Thursday, November 04, 2004

Hold the door

Small courtesies seem to mean more in the city than elsewhere, maybe because so many opportunities for them are missed and because they are so little expected. In cities there is a sense one must aggressively pursue one's own interest as there seems a scarcity of time and space, or at least a frustration at having to share so much of it with people who are much less like you than they would be in small towns. But this frustration is also the source of the city's sublimity: this ability to connect, however ephemerally, with total strangers, with people whose lives you can't imagine, is a chance to enlarge youself, to be without a social horizon. (Of course some prefer social horizons, some like the idea that they'll never meet a person who can teach them anything).

The courtesies I am thinking of hinge upon a moment of hesitation, the extra moment someone waits to hold the iron gate open when leaving the subway stop, or the moment one waits to let you off the elevator.
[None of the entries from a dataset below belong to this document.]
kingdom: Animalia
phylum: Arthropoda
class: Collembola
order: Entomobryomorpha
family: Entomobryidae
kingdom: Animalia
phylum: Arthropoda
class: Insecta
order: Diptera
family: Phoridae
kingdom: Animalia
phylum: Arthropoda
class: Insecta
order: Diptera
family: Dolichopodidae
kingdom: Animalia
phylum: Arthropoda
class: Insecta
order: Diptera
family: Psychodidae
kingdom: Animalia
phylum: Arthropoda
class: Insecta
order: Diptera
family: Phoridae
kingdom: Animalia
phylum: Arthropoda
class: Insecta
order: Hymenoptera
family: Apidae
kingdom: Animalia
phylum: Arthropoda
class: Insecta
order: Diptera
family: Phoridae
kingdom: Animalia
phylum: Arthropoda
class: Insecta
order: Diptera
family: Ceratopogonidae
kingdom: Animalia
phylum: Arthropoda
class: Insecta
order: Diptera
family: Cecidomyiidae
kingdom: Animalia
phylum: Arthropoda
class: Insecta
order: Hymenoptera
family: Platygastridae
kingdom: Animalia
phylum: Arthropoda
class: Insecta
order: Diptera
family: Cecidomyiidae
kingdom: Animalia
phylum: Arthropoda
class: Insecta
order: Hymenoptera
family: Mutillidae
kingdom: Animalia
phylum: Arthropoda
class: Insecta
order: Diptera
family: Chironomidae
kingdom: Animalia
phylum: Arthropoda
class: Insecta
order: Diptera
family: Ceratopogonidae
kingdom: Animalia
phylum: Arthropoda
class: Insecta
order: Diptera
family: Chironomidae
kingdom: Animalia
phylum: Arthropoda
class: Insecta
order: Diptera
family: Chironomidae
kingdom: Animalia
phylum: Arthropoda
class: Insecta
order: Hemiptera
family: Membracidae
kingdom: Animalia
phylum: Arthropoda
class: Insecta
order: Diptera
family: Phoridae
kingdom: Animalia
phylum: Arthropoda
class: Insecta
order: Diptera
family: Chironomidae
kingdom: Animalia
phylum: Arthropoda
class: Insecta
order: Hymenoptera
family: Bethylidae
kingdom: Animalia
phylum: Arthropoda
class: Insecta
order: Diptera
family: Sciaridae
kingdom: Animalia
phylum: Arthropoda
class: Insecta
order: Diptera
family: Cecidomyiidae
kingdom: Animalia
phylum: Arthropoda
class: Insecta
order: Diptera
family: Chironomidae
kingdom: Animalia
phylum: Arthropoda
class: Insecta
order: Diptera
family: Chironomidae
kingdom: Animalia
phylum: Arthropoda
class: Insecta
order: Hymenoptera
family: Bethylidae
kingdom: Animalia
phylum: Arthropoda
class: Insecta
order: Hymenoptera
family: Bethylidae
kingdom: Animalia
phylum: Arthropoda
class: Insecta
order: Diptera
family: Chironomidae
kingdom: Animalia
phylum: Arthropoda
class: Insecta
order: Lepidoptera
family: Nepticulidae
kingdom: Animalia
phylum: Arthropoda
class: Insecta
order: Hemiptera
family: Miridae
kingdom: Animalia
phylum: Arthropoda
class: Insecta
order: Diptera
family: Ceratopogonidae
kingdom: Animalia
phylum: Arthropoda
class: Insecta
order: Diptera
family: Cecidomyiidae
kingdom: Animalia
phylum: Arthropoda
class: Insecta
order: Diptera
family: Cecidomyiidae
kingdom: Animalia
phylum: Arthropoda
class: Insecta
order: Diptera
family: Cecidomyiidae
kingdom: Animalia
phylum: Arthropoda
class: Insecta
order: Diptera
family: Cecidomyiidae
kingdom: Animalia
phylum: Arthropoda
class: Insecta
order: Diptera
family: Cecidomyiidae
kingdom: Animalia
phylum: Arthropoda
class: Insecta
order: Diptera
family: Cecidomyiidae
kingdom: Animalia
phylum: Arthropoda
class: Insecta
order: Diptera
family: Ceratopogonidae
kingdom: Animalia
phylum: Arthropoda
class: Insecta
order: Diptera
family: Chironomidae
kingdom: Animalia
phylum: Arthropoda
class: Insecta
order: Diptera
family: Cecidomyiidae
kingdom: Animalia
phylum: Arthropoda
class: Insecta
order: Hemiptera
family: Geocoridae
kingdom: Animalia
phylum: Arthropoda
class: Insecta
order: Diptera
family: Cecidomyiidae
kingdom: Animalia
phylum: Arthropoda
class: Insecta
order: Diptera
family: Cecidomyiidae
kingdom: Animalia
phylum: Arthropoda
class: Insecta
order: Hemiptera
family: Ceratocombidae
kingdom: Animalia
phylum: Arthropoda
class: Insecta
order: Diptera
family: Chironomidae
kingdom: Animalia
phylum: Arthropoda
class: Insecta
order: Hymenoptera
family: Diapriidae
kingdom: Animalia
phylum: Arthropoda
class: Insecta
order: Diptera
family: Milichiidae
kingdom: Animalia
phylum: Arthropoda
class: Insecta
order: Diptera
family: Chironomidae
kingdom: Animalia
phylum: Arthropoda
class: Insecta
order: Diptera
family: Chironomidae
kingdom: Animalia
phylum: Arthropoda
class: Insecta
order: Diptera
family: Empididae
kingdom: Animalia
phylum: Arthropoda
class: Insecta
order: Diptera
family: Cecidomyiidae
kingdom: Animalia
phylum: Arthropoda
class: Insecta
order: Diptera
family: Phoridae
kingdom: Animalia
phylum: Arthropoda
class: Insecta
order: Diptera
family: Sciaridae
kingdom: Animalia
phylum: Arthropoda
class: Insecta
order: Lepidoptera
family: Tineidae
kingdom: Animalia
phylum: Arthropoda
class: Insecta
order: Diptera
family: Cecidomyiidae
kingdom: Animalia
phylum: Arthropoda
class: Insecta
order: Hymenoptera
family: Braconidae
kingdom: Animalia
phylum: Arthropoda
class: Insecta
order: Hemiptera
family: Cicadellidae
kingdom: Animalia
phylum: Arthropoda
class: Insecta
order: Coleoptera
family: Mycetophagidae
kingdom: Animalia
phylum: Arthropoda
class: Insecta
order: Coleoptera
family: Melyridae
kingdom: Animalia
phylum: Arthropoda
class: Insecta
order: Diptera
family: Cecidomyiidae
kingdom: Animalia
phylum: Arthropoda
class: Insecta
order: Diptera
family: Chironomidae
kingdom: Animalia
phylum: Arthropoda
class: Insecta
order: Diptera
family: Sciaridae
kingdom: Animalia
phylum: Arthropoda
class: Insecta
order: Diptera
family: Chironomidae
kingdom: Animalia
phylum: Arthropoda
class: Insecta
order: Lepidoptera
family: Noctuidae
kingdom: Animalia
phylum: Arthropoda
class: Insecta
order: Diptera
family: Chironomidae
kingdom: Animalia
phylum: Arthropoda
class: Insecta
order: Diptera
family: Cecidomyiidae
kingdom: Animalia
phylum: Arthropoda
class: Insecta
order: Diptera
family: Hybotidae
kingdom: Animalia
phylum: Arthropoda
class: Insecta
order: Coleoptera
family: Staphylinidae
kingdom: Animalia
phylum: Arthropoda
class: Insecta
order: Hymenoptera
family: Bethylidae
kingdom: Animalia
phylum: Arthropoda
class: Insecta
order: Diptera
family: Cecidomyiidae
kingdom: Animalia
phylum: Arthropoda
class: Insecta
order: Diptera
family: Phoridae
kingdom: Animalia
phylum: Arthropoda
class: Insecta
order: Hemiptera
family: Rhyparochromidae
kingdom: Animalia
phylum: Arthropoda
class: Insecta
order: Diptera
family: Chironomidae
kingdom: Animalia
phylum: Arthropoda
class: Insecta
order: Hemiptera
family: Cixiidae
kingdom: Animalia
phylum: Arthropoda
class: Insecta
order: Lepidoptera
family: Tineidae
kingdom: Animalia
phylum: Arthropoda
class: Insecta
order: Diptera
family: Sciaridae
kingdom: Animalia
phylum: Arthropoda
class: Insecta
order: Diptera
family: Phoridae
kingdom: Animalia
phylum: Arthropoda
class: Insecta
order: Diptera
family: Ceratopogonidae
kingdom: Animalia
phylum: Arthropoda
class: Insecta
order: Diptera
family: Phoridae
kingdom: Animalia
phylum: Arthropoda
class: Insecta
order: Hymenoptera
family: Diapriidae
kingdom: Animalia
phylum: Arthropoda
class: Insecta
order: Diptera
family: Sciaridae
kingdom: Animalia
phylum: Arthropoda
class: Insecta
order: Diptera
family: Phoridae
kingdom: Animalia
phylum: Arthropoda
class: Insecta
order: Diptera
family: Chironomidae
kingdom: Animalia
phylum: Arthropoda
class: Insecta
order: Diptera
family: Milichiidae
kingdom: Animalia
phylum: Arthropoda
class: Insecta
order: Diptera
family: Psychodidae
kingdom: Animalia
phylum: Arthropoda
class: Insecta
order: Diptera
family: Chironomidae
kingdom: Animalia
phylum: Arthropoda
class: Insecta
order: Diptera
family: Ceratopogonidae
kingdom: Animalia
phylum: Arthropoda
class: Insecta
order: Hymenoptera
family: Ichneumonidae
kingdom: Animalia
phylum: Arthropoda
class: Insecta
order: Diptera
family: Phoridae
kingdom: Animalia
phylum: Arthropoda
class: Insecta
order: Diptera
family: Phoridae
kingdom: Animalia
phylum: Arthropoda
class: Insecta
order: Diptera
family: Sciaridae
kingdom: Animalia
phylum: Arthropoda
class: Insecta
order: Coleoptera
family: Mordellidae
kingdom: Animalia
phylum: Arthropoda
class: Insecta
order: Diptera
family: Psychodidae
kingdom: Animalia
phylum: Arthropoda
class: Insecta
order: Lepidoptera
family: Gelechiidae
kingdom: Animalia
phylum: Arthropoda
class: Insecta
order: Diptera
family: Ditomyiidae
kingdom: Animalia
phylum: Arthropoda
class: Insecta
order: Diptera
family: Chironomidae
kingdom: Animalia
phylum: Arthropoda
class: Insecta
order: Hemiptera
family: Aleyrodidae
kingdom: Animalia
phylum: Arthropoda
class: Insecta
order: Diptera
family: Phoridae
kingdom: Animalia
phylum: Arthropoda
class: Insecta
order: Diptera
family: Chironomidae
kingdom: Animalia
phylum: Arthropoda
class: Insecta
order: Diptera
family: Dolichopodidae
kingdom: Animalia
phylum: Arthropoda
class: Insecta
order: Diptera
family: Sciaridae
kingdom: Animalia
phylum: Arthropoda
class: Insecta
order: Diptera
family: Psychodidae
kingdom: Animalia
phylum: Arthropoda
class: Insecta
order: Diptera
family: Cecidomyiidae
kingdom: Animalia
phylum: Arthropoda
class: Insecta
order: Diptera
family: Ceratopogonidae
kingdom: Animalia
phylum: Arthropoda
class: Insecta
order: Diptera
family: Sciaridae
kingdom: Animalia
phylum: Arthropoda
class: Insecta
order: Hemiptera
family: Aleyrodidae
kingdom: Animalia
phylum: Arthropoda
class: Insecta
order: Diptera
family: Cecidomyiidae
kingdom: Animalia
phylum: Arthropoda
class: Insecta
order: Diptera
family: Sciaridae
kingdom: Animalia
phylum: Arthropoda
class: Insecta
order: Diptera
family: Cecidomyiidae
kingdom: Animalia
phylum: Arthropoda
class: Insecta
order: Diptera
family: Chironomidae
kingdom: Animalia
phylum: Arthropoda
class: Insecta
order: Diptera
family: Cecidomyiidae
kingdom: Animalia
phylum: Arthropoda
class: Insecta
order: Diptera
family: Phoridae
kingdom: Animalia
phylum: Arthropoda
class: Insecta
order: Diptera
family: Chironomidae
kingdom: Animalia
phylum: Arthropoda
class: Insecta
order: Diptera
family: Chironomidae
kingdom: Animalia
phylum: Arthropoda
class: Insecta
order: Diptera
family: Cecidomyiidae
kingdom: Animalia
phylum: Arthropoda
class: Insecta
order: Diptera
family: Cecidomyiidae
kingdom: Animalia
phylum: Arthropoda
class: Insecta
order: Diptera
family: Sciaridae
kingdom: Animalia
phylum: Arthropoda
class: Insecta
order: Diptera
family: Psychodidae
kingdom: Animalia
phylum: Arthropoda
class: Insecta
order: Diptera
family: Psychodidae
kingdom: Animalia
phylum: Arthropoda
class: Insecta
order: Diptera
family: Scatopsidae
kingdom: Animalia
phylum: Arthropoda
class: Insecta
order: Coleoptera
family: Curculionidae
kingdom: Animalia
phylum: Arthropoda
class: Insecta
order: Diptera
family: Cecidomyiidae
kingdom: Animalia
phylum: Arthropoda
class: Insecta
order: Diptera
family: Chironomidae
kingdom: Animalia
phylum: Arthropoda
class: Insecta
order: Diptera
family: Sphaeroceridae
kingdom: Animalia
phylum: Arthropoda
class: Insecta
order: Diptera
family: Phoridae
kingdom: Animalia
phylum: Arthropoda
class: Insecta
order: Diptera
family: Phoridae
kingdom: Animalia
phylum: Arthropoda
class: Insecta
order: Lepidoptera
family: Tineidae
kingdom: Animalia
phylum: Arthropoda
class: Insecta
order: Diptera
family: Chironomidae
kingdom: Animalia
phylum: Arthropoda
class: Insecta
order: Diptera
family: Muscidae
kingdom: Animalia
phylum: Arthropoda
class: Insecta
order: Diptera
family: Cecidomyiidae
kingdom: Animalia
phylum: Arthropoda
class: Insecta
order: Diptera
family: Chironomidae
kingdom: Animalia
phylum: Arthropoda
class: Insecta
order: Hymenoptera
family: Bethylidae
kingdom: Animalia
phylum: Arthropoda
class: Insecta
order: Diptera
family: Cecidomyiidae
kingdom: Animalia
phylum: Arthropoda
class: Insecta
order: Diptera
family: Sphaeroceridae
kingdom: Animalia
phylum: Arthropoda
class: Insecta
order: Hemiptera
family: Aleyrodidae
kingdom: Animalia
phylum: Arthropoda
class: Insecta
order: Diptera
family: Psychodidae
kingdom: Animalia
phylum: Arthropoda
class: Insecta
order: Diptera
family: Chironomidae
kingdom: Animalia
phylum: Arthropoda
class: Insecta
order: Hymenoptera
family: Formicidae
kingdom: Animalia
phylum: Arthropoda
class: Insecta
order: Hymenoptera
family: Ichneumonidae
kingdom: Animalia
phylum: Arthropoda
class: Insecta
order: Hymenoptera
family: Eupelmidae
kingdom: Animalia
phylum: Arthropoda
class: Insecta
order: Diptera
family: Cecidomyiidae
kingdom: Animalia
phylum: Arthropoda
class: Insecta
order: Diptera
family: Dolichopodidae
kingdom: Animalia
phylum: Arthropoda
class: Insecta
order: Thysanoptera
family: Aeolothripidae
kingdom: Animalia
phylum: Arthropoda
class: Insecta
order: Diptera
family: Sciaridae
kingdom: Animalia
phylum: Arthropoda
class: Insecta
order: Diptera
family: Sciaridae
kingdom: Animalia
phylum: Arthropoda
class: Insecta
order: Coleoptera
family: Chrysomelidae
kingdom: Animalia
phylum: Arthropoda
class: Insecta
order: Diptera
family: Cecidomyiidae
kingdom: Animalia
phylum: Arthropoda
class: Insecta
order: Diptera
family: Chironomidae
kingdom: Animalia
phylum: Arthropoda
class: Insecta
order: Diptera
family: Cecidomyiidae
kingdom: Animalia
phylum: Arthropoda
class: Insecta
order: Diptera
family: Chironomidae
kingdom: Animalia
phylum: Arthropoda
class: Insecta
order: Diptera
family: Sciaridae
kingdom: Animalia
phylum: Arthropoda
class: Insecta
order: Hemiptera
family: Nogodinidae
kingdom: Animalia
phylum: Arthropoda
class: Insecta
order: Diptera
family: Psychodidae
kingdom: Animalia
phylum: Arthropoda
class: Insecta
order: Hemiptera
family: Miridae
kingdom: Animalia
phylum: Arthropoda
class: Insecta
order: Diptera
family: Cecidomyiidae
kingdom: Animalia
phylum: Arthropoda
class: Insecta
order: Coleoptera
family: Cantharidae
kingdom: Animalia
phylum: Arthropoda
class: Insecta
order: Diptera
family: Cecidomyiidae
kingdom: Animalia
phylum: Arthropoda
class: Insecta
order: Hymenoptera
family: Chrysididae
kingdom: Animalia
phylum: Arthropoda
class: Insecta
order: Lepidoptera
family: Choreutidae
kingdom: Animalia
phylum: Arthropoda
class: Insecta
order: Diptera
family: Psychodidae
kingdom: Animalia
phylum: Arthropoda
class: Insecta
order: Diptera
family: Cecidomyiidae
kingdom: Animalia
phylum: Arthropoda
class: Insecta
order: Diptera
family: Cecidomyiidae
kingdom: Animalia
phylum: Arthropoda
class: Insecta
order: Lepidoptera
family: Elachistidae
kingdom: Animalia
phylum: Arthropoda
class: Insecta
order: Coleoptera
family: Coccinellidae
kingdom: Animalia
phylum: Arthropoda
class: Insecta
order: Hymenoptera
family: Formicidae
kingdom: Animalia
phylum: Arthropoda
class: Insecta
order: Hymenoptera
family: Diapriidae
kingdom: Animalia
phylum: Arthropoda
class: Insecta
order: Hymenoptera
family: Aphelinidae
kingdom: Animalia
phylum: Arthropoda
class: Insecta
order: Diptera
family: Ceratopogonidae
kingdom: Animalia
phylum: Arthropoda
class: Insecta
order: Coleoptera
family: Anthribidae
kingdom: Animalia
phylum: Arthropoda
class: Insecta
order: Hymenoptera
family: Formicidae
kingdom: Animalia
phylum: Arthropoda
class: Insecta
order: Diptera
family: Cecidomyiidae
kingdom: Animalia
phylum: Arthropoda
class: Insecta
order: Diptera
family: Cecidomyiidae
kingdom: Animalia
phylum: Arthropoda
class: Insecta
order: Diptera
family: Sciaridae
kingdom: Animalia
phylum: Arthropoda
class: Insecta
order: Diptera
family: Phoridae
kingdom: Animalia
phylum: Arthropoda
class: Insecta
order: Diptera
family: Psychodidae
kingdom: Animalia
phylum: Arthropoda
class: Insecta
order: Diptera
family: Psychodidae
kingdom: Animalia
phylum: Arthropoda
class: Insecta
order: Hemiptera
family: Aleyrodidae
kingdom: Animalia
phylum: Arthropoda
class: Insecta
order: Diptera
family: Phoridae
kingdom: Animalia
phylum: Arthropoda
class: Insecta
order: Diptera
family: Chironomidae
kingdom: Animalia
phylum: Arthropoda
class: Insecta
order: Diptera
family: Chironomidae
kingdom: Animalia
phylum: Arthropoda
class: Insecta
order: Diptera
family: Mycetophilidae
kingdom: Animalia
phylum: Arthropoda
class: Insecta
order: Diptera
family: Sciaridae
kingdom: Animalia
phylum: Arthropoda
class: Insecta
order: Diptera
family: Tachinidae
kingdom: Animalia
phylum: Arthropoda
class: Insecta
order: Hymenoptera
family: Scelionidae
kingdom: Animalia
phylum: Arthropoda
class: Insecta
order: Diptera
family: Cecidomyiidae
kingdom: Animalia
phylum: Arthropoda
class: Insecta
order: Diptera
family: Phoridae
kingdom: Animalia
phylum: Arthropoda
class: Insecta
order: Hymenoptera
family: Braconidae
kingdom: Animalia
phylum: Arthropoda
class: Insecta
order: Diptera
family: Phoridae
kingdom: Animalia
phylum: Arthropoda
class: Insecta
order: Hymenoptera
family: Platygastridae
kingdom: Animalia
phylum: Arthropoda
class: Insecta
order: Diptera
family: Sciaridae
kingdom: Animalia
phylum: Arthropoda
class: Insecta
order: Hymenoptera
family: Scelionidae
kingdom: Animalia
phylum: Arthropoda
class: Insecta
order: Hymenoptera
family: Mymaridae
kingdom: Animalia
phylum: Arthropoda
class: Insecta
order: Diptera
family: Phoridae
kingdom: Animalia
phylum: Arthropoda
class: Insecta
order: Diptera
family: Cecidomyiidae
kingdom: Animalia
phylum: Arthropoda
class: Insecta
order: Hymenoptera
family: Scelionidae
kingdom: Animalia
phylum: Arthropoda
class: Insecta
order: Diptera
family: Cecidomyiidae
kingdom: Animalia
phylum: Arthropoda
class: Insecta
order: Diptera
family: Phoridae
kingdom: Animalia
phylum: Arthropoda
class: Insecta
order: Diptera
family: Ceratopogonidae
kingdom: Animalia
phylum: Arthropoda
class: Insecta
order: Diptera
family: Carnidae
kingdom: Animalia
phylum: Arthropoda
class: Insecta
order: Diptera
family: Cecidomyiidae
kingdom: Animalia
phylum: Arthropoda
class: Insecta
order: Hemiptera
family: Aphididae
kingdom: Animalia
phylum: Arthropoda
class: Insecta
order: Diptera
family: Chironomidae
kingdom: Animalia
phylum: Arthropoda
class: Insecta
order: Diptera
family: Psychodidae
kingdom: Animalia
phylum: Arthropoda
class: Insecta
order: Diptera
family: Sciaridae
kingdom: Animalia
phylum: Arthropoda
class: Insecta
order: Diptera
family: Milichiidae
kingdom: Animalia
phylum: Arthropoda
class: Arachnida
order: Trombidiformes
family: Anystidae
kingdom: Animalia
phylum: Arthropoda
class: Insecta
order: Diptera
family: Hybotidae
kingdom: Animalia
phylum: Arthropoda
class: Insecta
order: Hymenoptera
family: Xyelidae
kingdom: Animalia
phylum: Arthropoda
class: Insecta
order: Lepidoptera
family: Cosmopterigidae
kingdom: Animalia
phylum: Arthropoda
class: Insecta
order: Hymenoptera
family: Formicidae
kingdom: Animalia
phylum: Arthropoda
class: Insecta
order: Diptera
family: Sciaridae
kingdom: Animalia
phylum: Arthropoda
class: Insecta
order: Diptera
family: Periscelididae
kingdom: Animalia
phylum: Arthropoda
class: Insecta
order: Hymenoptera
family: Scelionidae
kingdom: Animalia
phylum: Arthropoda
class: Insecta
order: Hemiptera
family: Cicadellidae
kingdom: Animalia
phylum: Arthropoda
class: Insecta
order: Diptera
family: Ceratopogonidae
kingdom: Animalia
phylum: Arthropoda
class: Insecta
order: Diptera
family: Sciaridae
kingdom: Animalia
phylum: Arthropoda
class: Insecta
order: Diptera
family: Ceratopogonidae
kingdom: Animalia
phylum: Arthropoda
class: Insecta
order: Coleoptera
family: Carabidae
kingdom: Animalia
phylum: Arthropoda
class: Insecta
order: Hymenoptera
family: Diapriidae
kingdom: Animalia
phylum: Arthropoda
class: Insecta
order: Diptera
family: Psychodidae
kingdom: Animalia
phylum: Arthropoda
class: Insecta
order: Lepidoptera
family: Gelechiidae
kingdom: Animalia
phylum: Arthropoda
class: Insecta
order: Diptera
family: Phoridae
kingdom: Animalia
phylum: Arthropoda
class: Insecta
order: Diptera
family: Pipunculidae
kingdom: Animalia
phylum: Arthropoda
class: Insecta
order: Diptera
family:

It takes much less time for the hesitation to register and surprise others, and usually they let you know its been recognized with a note of sincerity in their thanks that is impossible to miss. It takes just the slightest pause to make someone else think, oh, you didn't have to do that, thanks. This moment of waiting becomes a leisurely moment snatched from a day of compulsory hurriedness. Its a moment where you assert the priorities of social interaction above those of business, and perhaps because that itself is so rare that these moments feel more precious.

1 comment:

  1. I live in a mid-sized Southern city and those "small courtesies" are become rarer, unfortunately. I always make an effort to hold doors, say "thank you" to store clerks and use my turn signal. However, it's not as widespread as it should be and is a sign of a decline in traditional values in general.